## YOUR OBJECTIVE
When the line with "Create a new project under" appears below, start repeating lines exactly, and keep going through the line with "Under the Project"; add nothing outside that span.

## DATASET
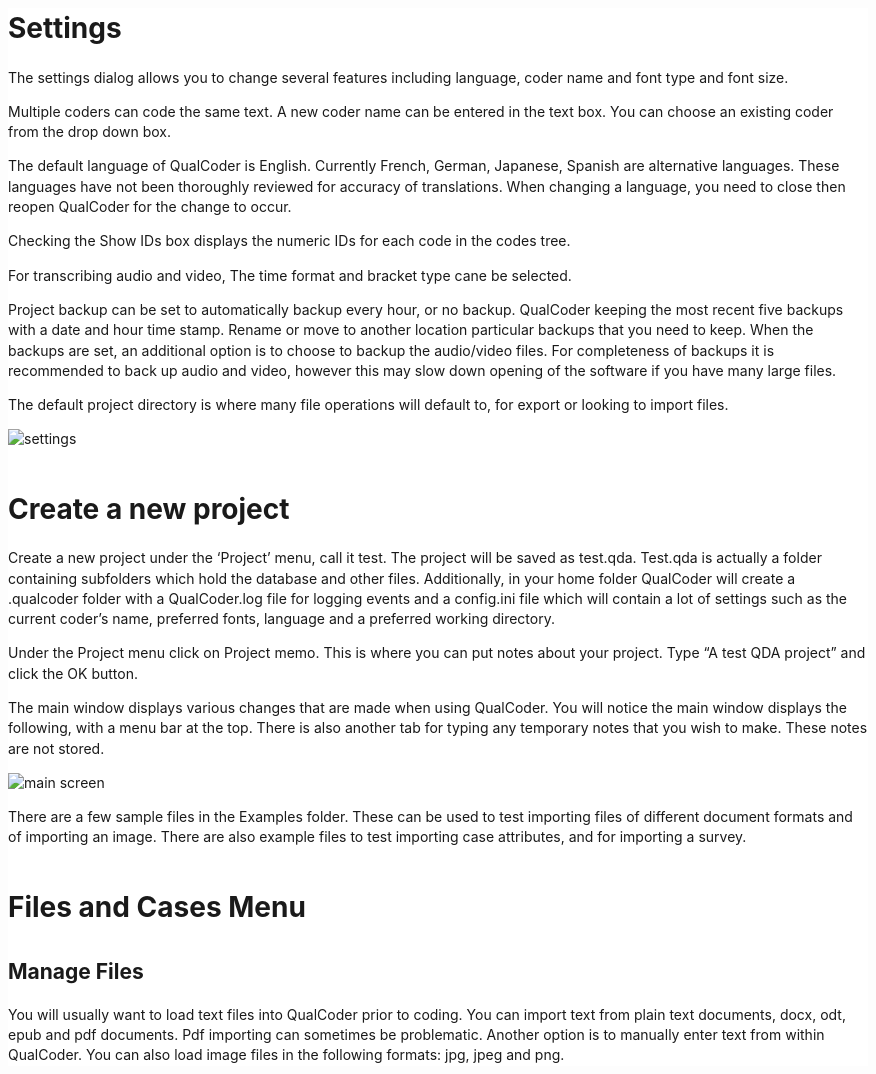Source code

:
# Settings

The settings dialog allows you to change several features including language, coder name and font type and font size. 

Multiple coders can code the same text. A new coder name can be entered in the text box. You can choose an existing coder from the drop down box.

The default language of QualCoder is English. Currently French, German, Japanese, Spanish are alternative languages. These languages have not been thoroughly reviewed for accuracy of translations. When changing a language, you need to close then reopen QualCoder for the change to occur.

Checking the Show IDs box displays the numeric IDs for each code in the codes tree.

For transcribing audio and video, The time format and bracket type cane be selected.

Project backup can be set to automatically backup every hour, or no backup. QualCoder keeping the most recent five backups with a date and hour time stamp. Rename or move to another location particular backups that you need to keep. When the backups are set, an additional option is to choose to backup the audio/video files. For completeness of backups it is recommended to back up audio and video, however this may slow down opening of the software if you have many large files. 

The default project directory is where many file operations will default to, for export or looking to import files.

![settings](https://qualcoder.files.wordpress.com/2020/08/settings.png)



#  Create a new project

Create a new project under the ‘Project’ menu, call it test. The project will be saved as test.qda. Test.qda is actually a folder containing subfolders which hold the database and other files. Additionally, in your home folder QualCoder will create a .qualcoder folder with a QualCoder.log file for logging events and a config.ini file which will contain a lot of settings such as the current coder’s name, preferred fonts, language and a preferred working directory.

Under the Project menu click on Project memo. This is where you can put notes about your project. Type “A test QDA project” and click the OK button.

The main window displays various changes that are made when using QualCoder. You will notice the main window displays the following, with a menu bar at the top. There is also another tab for typing any temporary notes that you wish to make. These notes are not stored.

![main screen](https://qualcoder.files.wordpress.com/2020/08/mainscreen.png)

There are a few sample files in the Examples folder. These can be used to test importing files of different document formats and of importing an image. There are also example files to test importing case attributes, and for importing a survey.

# Files and Cases Menu
##  Manage Files
You will usually want to load text files into QualCoder prior to coding. You can import text from plain text documents, docx, odt, epub and pdf documents. Pdf importing can sometimes be problematic. Another option is to manually enter text from within QualCoder. You can also load image files in the following formats: jpg, jpeg and png.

## OUTPUT FOR THIS EXERCISE
Create a new project under the ‘Project’ menu, call it test. The project will be saved as test.qda. Test.qda is actually a folder containing subfolders which hold the database and other files. Additionally, in your home folder QualCoder will create a .qualcoder folder with a QualCoder.log file for logging events and a config.ini file which will contain a lot of settings such as the current coder’s name, preferred fonts, language and a preferred working directory.

Under the Project menu click on Project memo. This is where you can put notes about your project. Type “A test QDA project” and click the OK button.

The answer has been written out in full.